Sanders, despite his history as an Independent, had decided to run on the Democratic ticket because third-party candidates have a historical disadvantage of gaining traction on a national stage.

“Sometimes the two-party system makes it very, very difficult to get on the ballot if you are a third party, and I think that’s wrong,” Sanders said. “I think we should welcome competition.”

The Democratic-Socialist senator has previously been a vocal critic of the the party he is contending to lead, according to The Atlantic.

In 1989, Sanders wrote a New York Times op-ed describing both the Democratic and Republican party as “one party, the — the party of the ruling class… it is absolutely fair to say you are dealing with Tweedledum and Tweedledee.”

This history of distancing himself from the Democratic has won Sanders few establishment support, although it has made him the darling of liberal voters who want to see their party become more progressive.

Someone who agrees with Sanders’ disapproval of the two-party system is his potential rival: former New York Mayor Michael Bloomberg.
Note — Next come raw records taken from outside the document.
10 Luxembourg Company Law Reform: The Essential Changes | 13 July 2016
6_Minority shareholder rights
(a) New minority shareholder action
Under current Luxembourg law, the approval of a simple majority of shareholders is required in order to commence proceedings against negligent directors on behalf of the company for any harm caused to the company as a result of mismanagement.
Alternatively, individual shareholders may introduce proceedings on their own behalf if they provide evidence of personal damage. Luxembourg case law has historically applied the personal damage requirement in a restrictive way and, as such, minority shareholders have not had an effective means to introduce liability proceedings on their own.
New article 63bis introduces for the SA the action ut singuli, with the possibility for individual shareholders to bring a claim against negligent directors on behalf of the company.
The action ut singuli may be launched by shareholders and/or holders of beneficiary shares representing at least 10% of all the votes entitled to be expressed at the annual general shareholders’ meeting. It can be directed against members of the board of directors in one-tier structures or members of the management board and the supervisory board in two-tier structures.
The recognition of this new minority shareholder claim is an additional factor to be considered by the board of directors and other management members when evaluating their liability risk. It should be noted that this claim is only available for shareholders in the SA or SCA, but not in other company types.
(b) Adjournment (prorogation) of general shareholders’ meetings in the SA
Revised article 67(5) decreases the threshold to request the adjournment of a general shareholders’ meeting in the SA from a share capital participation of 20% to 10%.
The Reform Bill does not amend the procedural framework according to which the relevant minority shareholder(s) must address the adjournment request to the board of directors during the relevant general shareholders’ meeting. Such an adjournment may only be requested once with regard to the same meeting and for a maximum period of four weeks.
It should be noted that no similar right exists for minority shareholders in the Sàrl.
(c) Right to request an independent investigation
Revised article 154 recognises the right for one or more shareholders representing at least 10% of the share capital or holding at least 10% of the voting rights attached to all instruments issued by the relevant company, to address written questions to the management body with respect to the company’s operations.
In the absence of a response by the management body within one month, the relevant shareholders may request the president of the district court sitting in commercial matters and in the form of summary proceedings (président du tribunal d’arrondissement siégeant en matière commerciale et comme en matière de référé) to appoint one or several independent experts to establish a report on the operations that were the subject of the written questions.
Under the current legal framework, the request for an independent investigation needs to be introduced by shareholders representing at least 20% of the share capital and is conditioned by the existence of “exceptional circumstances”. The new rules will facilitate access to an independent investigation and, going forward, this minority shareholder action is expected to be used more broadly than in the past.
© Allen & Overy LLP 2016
The multi-billionaire has indicated that he is considering a third-party run in the 2016 general election.

“The problems that we face are very real,” Bloomberg told MSNBC. “We all know about them: There’s wage stagnation at home; American retreat around the world; and a corrupt, gridlocked and broken two-party system that answers to lobbyists and special interests instead of the American people.”

If Bloomberg ran as an independent, he would be gambling on the American people being ready to finally embrace a third party candidate, which would effectively end the seemingly impenetrable two-party system.